### WHAT IS BEING ASKED
The entries that follow should come back exactly, with no pictures among them.

═════ DATASET RECORDS

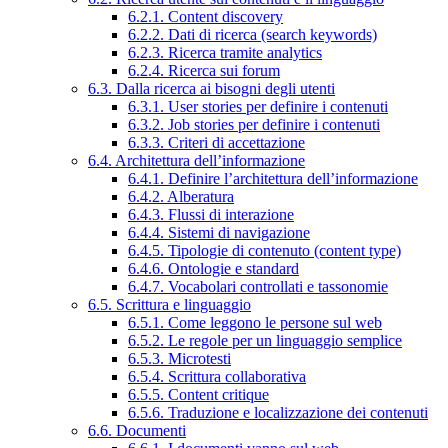
6.2.1. Content discovery
6.2.2. Dati di ricerca (search keywords)
6.2.3. Ricerca tramite analytics
6.2.4. Ricerca sui forum
6.3. Dalla ricerca ai bisogni degli utenti
6.3.1. User stories per definire i contenuti
6.3.2. Job stories per definire i contenuti
6.3.3. Criteri di accettazione
6.4. Architettura dell’informazione
6.4.1. Definire l’architettura dell’informazione
6.4.2. Alberatura
6.4.3. Flussi di interazione
6.4.4. Sistemi di navigazione
6.4.5. Tipologie di contenuto (content type)
6.4.6. Ontologie e standard
6.4.7. Vocabolari controllati e tassonomie
6.5. Scrittura e linguaggio
6.5.1. Come leggono le persone sul web
6.5.2. Le regole per un linguaggio semplice
6.5.3. Microtesti
6.5.4. Scrittura collaborativa
6.5.5. Content critique
6.5.6. Traduzione e localizzazione dei contenuti
6.6. Documenti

══════════

### RESULT OF THIS TASK
6.2.1. Content discovery
6.2.2. Dati di ricerca (search keywords)
6.2.3. Ricerca tramite analytics
6.2.4. Ricerca sui forum
6.3. Dalla ricerca ai bisogni degli utenti
6.3.1. User stories per definire i contenuti
6.3.2. Job stories per definire i contenuti
6.3.3. Criteri di accettazione
6.4. Architettura dell’informazione
6.4.1. Definire l’architettura dell’informazione
6.4.2. Alberatura
6.4.3. Flussi di interazione
6.4.4. Sistemi di navigazione
6.4.5. Tipologie di contenuto (content type)
6.4.6. Ontologie e standard
6.4.7. Vocabolari controllati e tassonomie
6.5. Scrittura e linguaggio
6.5.1. Come leggono le persone sul web
6.5.2. Le regole per un linguaggio semplice
6.5.3. Microtesti
6.5.4. Scrittura collaborativa
6.5.5. Content critique
6.5.6. Traduzione e localizzazione dei contenuti
6.6. Documenti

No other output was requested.